## WORK ITEM
The word "pedig" may appear in lines of the data below. Say how many lines hold it, giving only the number.
━━ INFORMATION
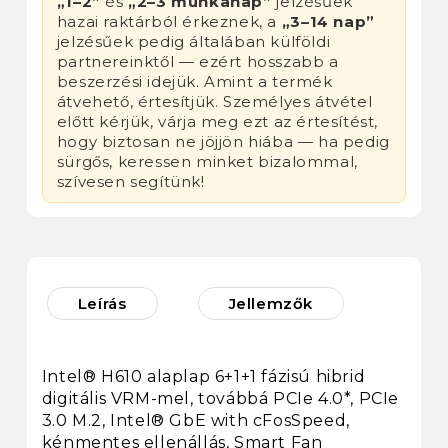
„1–2”
és
„2–3 munkanap”
jelzésűek
hazai raktárból érkeznek, a
„3–14 nap”
jelzésűek pedig általában külföldi
partnereinktől — ezért hosszabb a
beszerzési idejük. Amint a termék
átvehető, értesítjük. Személyes átvétel
előtt kérjük, várja meg ezt az értesítést,
hogy biztosan ne jöjjön hiába — ha pedig
sürgős, keressen minket bizalommal,
szívesen segítünk!
Leírás
Jellemzők
Intel® H610 alaplap 6+1+1 fázisú hibrid
digitális VRM-mel, továbbá PCIe 4.0*, PCIe
3.0 M.2, Intel® GbE with cFosSpeed,
kénmentes ellenállás, Smart Fan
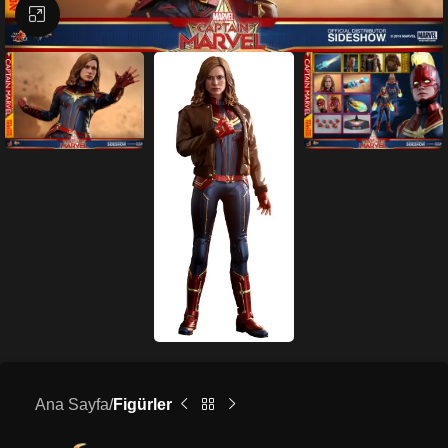
Büyütmek için tıklayın
Ana Sayfa
Figürler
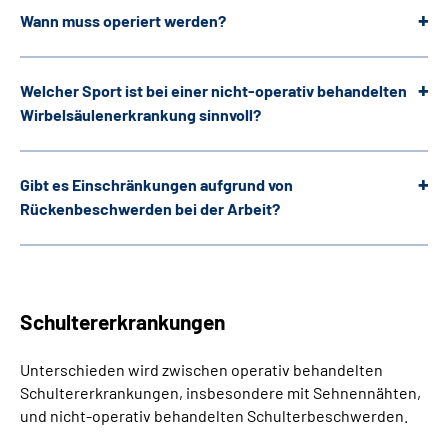
Wann muss operiert werden?
Welcher Sport ist bei einer nicht-operativ behandelten
Wirbelsäulenerkrankung sinnvoll?
Gibt es Einschränkungen aufgrund von
Rückenbeschwerden bei der Arbeit?
Schultererkrankungen
Unterschieden wird zwischen operativ behandelten
Schultererkrankungen, insbesondere mit Sehnennähten,
und nicht-operativ behandelten Schulterbeschwerden.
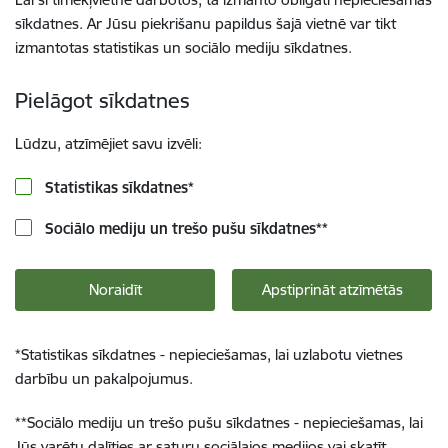
sīkdatnes. Ar Jūsu piekrišanu papildus šajā vietnē var tikt
izmantotas statistikas un sociālo mediju sīkdatnes.
Pielāgot sīkdatnes
Lūdzu, atzīmējiet savu izvēli:
Statistikas sīkdatnes
*
Sociālo mediju un trešo pušu sīkdatnes
**
Noraidīt
Apstiprināt atzīmētās
*
Statistikas sīkdatnes - nepieciešamas, lai uzlabotu vietnes
darbību un pakalpojumus.
**
Sociālo mediju un trešo pušu sīkdatnes - nepieciešamas, lai
Jūs varētu dalīties ar saturu sociālajos medijos vai skatīt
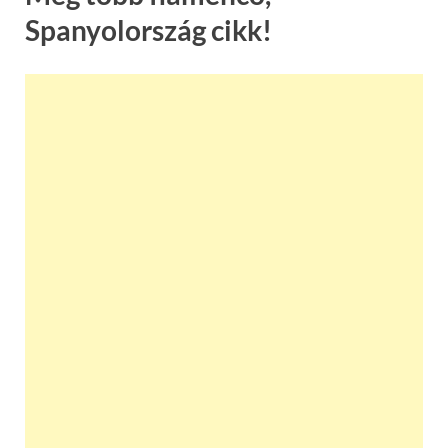
Spanyolország cikk!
━━━━
## RESPONSE AREA
2